Dans une de ses dernières notes le talentueux Jim Paulsen, stratégiste de Wells Capital Management, s'attaque à un des concepts les plus controversés de l'économie: la productivité, américaine en l'occurrence.(1)
Il ne s'agit pas de théoriser sur ce sujet. Il est depuis longtemps admis, il est vrai de manière très simplificatrice, que c'est son addition au taux de croissance de la population active qui détermine le potentiel de croissance économique à long terme.
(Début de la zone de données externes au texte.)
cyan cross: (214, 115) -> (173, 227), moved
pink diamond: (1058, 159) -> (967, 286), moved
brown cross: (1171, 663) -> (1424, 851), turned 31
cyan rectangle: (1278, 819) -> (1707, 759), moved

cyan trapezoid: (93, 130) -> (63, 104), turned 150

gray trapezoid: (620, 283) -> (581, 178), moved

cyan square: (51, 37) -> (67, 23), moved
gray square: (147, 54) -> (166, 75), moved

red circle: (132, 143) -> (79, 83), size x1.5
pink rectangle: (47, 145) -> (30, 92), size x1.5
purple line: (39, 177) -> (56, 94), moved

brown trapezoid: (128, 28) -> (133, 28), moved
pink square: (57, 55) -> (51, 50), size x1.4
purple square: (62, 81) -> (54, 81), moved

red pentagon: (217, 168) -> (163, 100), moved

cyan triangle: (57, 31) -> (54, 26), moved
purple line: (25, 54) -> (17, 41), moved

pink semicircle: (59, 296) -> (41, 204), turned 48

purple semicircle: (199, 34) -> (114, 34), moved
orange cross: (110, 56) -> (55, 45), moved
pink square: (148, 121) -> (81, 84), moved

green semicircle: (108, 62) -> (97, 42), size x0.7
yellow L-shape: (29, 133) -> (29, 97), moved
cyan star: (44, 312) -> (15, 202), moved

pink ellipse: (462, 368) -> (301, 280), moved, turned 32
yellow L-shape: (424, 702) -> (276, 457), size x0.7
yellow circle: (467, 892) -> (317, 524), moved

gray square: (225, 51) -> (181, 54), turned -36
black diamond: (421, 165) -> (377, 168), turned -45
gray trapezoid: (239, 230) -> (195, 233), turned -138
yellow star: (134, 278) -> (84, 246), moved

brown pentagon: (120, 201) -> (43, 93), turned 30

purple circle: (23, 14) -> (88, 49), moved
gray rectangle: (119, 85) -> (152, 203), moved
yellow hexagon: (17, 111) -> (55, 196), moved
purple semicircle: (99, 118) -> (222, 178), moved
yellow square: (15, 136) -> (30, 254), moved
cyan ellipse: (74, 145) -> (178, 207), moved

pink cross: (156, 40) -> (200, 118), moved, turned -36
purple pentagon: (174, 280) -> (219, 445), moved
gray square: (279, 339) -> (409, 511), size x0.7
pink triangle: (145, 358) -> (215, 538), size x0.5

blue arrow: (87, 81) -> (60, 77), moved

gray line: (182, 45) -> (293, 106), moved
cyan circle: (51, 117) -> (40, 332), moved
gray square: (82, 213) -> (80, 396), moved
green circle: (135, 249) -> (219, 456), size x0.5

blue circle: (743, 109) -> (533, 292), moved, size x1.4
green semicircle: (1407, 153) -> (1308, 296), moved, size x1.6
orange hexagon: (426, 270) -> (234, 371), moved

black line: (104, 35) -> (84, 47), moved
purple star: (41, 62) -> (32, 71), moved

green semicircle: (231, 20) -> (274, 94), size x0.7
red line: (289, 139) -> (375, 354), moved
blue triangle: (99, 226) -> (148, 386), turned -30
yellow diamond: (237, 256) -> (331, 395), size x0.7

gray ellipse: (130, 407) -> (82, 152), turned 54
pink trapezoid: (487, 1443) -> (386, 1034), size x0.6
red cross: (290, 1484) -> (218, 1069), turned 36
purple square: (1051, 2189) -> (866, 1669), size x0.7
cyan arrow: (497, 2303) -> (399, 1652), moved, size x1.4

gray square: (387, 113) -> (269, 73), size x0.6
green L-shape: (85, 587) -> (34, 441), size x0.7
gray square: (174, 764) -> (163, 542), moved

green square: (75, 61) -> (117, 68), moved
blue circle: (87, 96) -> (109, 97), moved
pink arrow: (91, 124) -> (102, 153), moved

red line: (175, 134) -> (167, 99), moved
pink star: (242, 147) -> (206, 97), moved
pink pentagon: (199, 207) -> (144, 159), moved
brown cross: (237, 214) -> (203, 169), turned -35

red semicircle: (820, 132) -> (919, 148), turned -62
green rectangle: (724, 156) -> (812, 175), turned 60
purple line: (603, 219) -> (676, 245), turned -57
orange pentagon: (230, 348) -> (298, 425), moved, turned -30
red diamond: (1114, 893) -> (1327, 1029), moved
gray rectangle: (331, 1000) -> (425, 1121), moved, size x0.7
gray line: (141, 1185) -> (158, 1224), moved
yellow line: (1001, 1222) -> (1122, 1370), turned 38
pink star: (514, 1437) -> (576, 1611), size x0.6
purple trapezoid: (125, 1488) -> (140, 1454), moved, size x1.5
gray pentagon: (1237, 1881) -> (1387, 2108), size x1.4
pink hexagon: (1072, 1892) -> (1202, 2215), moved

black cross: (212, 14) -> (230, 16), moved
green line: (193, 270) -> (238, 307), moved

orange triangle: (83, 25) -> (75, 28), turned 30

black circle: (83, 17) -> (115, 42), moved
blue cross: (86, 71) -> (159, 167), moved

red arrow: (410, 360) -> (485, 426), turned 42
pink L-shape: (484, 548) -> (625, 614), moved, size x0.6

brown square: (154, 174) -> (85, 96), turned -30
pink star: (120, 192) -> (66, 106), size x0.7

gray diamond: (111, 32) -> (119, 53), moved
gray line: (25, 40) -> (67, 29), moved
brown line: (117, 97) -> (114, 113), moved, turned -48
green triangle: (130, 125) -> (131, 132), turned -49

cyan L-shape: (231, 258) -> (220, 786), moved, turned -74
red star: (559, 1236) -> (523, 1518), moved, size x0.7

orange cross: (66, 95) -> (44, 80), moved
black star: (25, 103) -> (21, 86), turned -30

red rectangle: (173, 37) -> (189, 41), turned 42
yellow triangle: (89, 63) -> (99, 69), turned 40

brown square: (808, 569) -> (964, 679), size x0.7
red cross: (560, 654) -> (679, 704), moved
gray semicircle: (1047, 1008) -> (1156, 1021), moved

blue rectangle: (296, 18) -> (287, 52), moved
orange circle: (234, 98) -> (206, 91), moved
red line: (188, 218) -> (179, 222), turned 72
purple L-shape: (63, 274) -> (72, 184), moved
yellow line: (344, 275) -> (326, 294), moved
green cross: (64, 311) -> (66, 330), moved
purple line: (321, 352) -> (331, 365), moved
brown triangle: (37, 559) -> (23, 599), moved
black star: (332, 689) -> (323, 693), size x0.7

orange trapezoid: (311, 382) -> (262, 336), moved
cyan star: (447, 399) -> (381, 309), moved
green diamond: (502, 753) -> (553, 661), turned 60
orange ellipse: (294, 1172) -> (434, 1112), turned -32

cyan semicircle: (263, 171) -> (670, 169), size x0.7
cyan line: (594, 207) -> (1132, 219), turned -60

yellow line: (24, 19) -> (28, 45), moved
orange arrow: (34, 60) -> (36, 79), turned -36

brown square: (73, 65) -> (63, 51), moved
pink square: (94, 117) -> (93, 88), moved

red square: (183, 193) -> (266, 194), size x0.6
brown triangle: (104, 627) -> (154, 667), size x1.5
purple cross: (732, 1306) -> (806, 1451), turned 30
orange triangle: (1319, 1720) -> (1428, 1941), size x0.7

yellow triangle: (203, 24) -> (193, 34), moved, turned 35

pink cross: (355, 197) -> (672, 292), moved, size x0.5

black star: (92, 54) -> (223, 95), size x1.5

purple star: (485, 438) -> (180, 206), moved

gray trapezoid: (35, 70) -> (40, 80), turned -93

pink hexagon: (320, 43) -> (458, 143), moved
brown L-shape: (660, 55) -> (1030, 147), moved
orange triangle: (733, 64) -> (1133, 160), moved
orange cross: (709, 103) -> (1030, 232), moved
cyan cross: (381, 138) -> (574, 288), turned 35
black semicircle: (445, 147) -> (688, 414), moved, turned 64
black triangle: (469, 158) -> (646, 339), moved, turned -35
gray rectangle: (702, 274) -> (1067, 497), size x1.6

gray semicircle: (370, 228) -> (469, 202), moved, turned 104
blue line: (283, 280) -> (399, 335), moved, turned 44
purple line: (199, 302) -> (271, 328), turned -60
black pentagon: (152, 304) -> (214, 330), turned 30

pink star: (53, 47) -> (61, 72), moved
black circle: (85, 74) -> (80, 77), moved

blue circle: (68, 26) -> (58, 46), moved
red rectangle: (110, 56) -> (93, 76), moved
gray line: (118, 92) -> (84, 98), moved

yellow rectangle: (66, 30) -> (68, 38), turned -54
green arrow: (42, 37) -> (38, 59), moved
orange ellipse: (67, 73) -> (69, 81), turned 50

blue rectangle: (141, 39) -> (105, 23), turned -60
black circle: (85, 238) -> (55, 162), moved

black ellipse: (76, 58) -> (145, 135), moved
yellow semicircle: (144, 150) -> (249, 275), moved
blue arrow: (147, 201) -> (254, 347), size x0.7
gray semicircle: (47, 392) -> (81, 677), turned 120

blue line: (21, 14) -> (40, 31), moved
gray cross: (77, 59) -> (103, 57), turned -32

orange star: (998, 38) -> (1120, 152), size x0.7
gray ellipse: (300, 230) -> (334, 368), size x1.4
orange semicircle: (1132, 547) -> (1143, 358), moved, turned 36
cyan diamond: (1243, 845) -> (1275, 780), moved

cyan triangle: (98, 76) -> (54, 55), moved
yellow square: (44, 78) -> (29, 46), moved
Plus récemment on a découvert que, malgré les craintes, la productivité favorise la création de richesse et on ne détruit plus les métiers à tisser pour préserver les emplois des ouvriers du textile ! On s'est également aperçu qu'ainsi, plus forts sont les gains de productivité, plus grandes sont les chances de concilier les intérêts des travailleurs comme ceux des actionnaires. C'est ainsi que la croissance peut se développer en limitant les risques de surchauffe et améliorer la visibilité comme la longueur des phases de développement, créant par là même les conditions les plus favorables pour le marché financier.

Au delà de ce paysage idéal il demeure que la mesure et encore plus l'anticipation de la productivité restent un casse-tête tant les impactent évolutions technologiques et réglementaires, niveau de formation des salariés et même qualité du consensus social dans l'entreprise.

Tout cela paraît incontestable mais c'est probablement l'investissement qui en est le moteur principal, au delà des progrès de l'organisation du travail ou de la motivation de la main d'œuvre, puisque c'est par lui que se transfère l'innovation technologique dans le processus productif.

Et c'est là que le bât blesse, après la bosse d'investissements, tant publics que privés(2) de la deuxième partie des années quatre-vingt-dix, ces derniers n'ont cessé de ralentir au cours des quinze dernières années. Ils se sont alors tenus en permanence en retrait de leur tendance de long terme constatée depuis la guerre. De même la productivité qui avait pu engranger dans les premières années 2000 les retombées du boom technologique de la décennie précédente, s'est progressivement étiolée au dessous de sa tendance long terme, sans le moindre rebond à ce jour.

La problématique pour ce qui est du marché financier est simple. Porté par la reconstitution des marges depuis 2010, par l'inépuisable générosité de la banque centrale ( au moins jusqu'à ces derniers mois) qui a enlevé tout attrait aux produits de taux, le marché américain des actions a triplé depuis le plus bas de mars 2009. Aveuglant aujourd'hui, ce découplage des actions par rapport à la productivité s'est amorcé dés le milieu des années quatre-vingt, un resserrement fugitif des deux trends s'étant opéré dans les toutes premières années 2000 du fait de la pointe de productivité entraînée par le boom du Net.
Les derniers mois de 2014 ont marqué, au delà de considérables progrès sur le plan de l'emploi et de la croissance globale du PIB, un début de rétablissement dans deux domaines majeurs:
- c'est en effet au quatrième trimestre que pour la première fois depuis le début de la crise la progression du crédit bancaire a devancé l'évolution de la masse monétaire, ce qui veut dire que le système bancaire a cessé de thésauriser les avances de la banque centrale;
- enfin l'investissement global est reparti au dessus de son trend d'après guerre.

"Un point ne fait pas une tendance" est un axiome favori des économistes,certes mais en l'occurrence ce double point interrompt une détérioration continue de plusieurs années. On ne peut donc l'ignorer. Cela ne ferait d'ailleurs que confirmer une fois de plus la justesse du théorème du Chancelier Schmidt. Si le retournement tant attendu de la productivité est bien au coin de la rue, le rallye boursier a encore de beaux jours devant lui et le retour progressif à la normale de la politique de la FED ne fera qu'ajouter à sa visibilité. Quel démenti alors serait apporté à une certaine critique, largement européenne, qui n'a cessé de condamner depuis 2008 un système économique américain inéluctablement drogué à la liquidité, sans espoir de désintoxication.

Sinon....

Jean-Paul Pierret pour CoDiese.
Mercredi 25 mars 2015

 
(1) cette note à largement trouvé son inspiration dans le dernier " Economic and Market Perspective "de Jim Paulsen rencontré à New York et dont nous suivons avec admiration les travaux depuis de nombreuses années.

(2) Clin d'œil aux Keynésiens, on constate aux Etats-Unis, c'est un comble, que le financement public, judicieusement orienté vers l'investissement et non pas comme dans nombre de pays européens vers les fins de mois des dépenses courantes, amplifie bien l'effet de l'investissement sur la productivité!